### Fragmento para leer:
▬▬▬
Recuerdo de Chris Marker (1921-2012)

La séptima muerte de un gato

Ha muerto Chris Marker y, como le sucedía al Daney cronista de la muerte de Buñuel, me dan ganas de partir de un número: 1921, el año de El dorado, de El chico, de Las tres luces o Páginas arrancadas del libro de Satán. Hay un no sé qué de premonitorio en esa fecha. La de su nacimiento, que —¿por qué cederle tanto poder a la casualidad?— coincide con el del Consejo de los Tres de Vertov, cineasta bajo cuyo signo, como también en el caso de Godard, evidentemente (los tres conciben el cine en sí mismo como una práctica militante), le situamos. Como ellos, Marker desarrolló lo que Bazin, en su sempiterno artículo sobre Lettre de Sibérie, denominó, con gran fortuna histórico-crítica, cine ensayístico. Un género cinematográfico difícilmente entendible sin películas como Les statues meurent aussi, Le Fond de l’air est rouge, Sans soleil o Une tournée d’Andrei Arsenevitch, títulos que rápidamente se agolpan en mi memoria, pero que podían intercambiarse perfectamente por muchos otros, y que casi, casi diríamos que es un género que le pertenece. Por eso, su nacimiento, tengo esa impresión, no se trata de coincidencia alguna sino de una obra del destino.
▬▬▬
### Los datos:
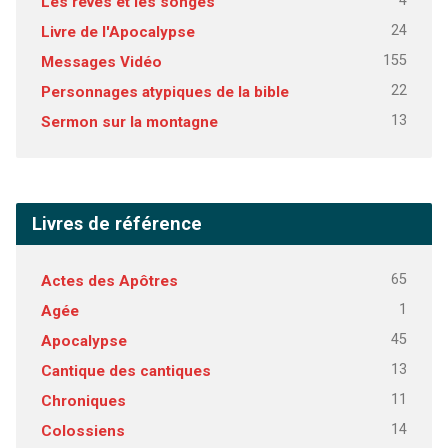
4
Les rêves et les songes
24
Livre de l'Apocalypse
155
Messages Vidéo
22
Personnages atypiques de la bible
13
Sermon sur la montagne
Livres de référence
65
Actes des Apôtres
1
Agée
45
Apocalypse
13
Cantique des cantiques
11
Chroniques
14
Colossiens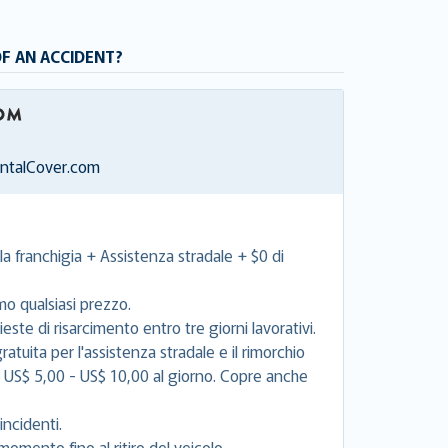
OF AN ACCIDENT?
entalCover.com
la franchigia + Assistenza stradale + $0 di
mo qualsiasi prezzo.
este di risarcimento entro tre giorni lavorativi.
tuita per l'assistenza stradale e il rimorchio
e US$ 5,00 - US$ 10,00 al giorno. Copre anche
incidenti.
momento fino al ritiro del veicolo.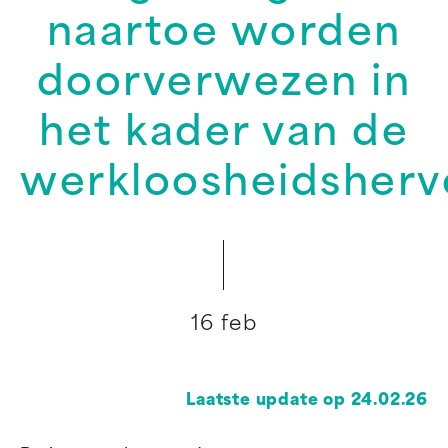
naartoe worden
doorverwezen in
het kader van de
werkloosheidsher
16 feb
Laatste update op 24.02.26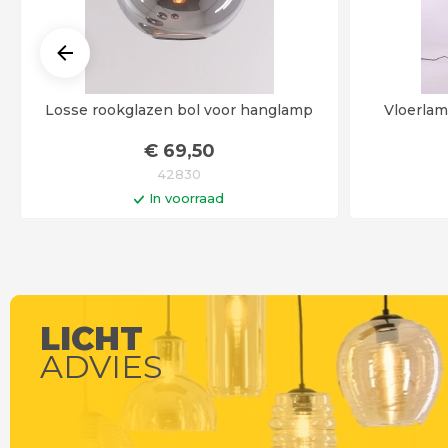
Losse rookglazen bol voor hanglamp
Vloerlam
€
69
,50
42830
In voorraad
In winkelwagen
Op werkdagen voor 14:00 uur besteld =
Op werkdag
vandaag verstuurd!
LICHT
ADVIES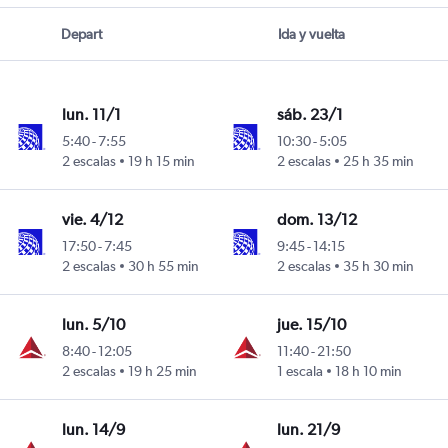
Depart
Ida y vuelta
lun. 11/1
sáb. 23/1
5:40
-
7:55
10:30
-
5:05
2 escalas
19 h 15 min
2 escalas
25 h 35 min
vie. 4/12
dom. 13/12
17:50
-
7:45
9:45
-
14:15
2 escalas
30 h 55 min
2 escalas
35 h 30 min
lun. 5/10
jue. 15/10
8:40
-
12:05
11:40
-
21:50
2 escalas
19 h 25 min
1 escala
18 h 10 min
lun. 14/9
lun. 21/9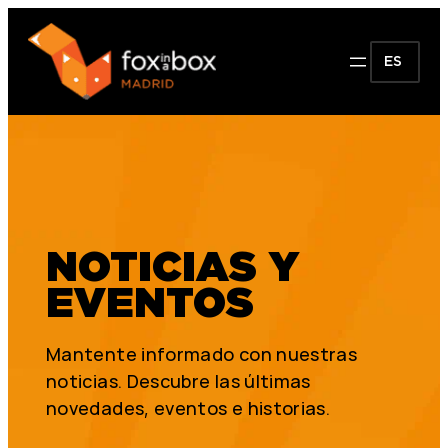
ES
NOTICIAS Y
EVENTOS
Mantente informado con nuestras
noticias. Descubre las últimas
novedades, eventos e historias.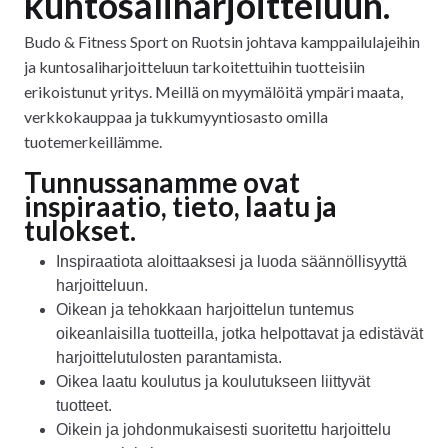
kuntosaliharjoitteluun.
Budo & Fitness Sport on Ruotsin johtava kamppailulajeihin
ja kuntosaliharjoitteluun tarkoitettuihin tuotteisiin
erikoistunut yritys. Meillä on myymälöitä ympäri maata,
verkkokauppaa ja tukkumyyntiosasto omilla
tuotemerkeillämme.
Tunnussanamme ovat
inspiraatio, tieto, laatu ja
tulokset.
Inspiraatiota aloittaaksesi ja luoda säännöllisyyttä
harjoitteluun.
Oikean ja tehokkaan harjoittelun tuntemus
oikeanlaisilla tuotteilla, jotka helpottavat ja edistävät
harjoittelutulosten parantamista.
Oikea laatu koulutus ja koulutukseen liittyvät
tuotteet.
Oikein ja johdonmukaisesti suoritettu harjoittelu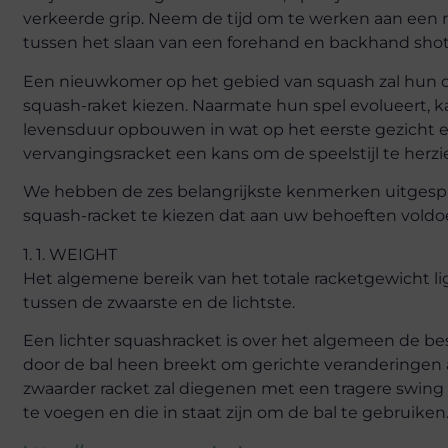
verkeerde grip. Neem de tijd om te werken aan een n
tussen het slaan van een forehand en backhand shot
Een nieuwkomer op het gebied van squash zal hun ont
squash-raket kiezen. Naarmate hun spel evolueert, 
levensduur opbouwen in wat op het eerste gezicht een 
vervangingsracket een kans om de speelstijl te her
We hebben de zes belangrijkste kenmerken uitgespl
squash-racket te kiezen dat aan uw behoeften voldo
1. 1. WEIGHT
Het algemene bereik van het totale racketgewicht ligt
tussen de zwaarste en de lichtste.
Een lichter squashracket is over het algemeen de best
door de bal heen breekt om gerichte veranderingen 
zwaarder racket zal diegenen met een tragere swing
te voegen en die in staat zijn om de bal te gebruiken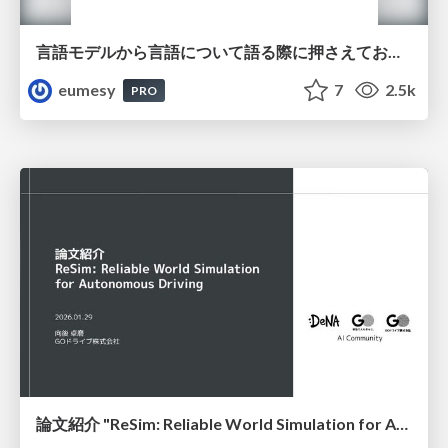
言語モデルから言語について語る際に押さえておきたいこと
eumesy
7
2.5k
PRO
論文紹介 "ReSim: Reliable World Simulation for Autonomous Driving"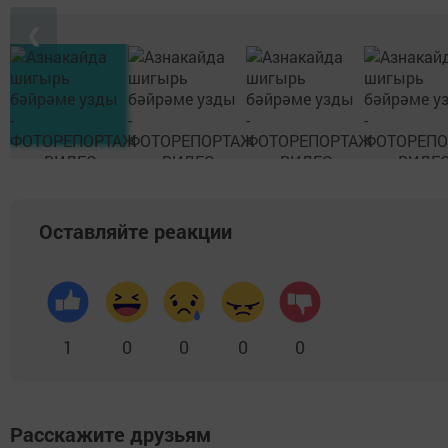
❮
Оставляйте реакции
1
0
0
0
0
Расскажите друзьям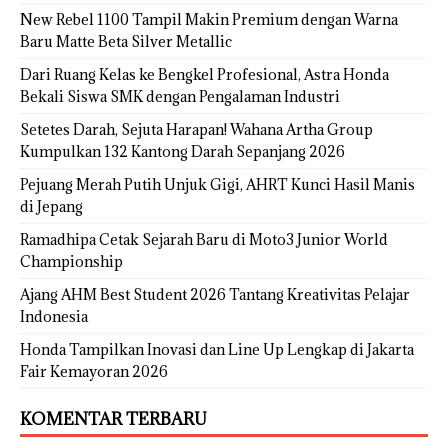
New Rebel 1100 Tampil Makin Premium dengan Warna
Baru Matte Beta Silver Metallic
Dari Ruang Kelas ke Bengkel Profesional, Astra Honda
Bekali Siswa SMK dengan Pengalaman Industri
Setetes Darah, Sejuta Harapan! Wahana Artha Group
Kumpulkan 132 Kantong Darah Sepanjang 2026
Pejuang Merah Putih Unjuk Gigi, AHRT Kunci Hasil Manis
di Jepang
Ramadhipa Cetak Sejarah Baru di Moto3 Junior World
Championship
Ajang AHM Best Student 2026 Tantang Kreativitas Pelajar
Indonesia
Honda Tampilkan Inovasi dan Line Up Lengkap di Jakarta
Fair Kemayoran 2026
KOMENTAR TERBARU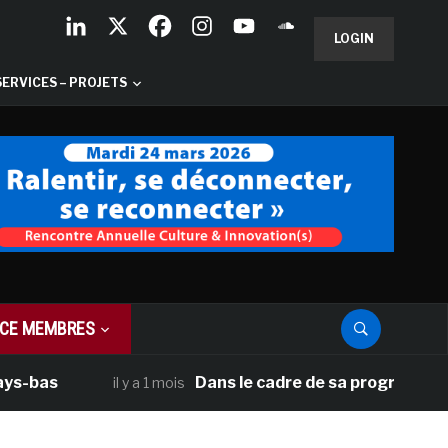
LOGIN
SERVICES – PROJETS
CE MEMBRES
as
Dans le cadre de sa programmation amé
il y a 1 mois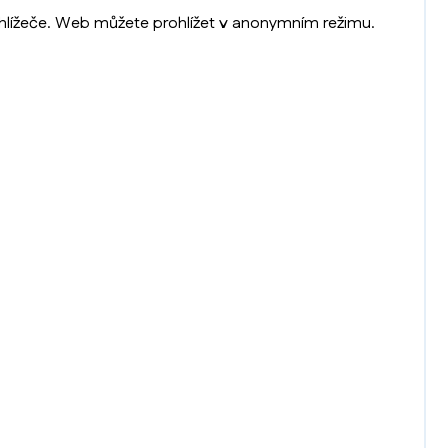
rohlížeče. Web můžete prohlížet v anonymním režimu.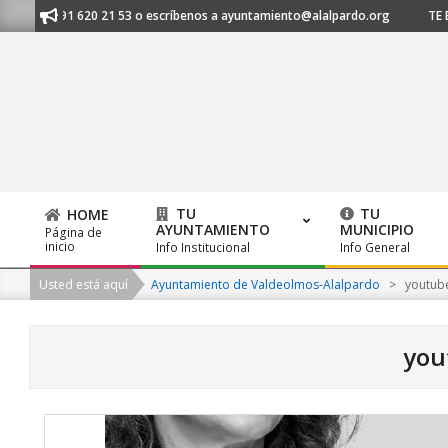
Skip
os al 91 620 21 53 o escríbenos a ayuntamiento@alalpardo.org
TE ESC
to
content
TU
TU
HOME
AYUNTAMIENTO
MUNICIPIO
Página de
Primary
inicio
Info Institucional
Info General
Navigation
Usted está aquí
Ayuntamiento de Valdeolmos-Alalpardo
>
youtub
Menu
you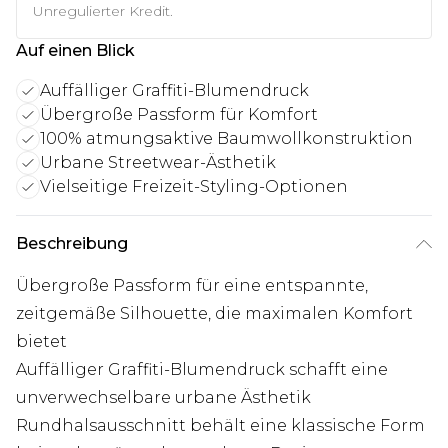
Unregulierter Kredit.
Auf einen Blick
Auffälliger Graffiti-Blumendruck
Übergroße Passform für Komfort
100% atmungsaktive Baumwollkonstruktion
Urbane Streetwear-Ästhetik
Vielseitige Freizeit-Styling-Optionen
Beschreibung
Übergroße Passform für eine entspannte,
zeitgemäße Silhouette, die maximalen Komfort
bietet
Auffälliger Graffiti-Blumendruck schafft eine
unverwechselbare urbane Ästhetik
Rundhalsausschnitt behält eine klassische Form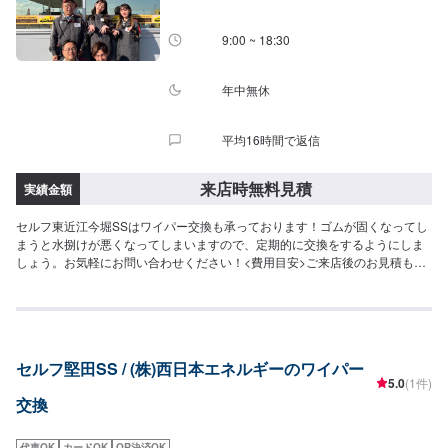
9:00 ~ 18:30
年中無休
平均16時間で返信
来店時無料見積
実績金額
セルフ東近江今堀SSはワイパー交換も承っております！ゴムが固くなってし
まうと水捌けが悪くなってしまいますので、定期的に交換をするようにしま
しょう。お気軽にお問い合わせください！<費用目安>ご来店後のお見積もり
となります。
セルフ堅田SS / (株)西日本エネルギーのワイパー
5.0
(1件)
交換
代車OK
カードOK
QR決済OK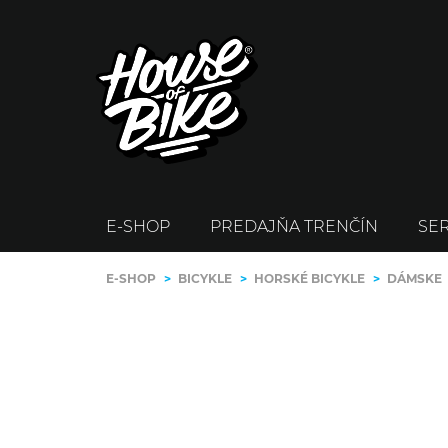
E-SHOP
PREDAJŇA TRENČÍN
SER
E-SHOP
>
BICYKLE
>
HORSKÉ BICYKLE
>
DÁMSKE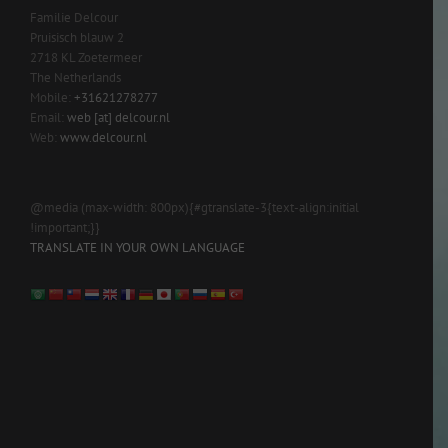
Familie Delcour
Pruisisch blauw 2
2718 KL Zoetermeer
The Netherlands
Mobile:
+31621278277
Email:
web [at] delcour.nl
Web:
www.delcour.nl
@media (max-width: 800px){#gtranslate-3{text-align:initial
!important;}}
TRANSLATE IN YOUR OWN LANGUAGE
▬▬▬
### Preguntas de estudio:
- 1) Convierte en una lista breve el párrafo del texto sobre Chris Marker que comienza con «Ha muerto Chris Marker» y conserva sus datos principales.
- 2) De acuerdo con el texto sobre Chris Marker, ¿en qué artículo denominó Bazin «cine ensayístico» a lo que desarrolló Marker?

### Resultados del ejercicio:
- 1)
- Chris Marker nació en 1921, el año de El dorado, El chico y Las tres luces o Páginas arrancadas del libro de Satán.
- Esa fecha coincide con la del Consejo de los Tres de Vertov. Marker queda situado bajo el signo de Vertov, igual que Godard, y los tres conciben el cine como una práctica militante.
- Marker desarrolló el cine ensayístico, nombre que Bazin le dio en su artículo sobre Lettre de Sibérie.
- Ese género difícilmente se entiende sin películas como Les statues meurent aussi, Le Fond de l'air est rouge, Sans soleil o Une tournée d'Andrei Arsenevitch, y casi le pertenece a Marker.
- Para quien escribe, el año de su nacimiento no es una coincidencia, sino una obra del destino.

- 2) En su artículo sobre Lettre de Sibérie.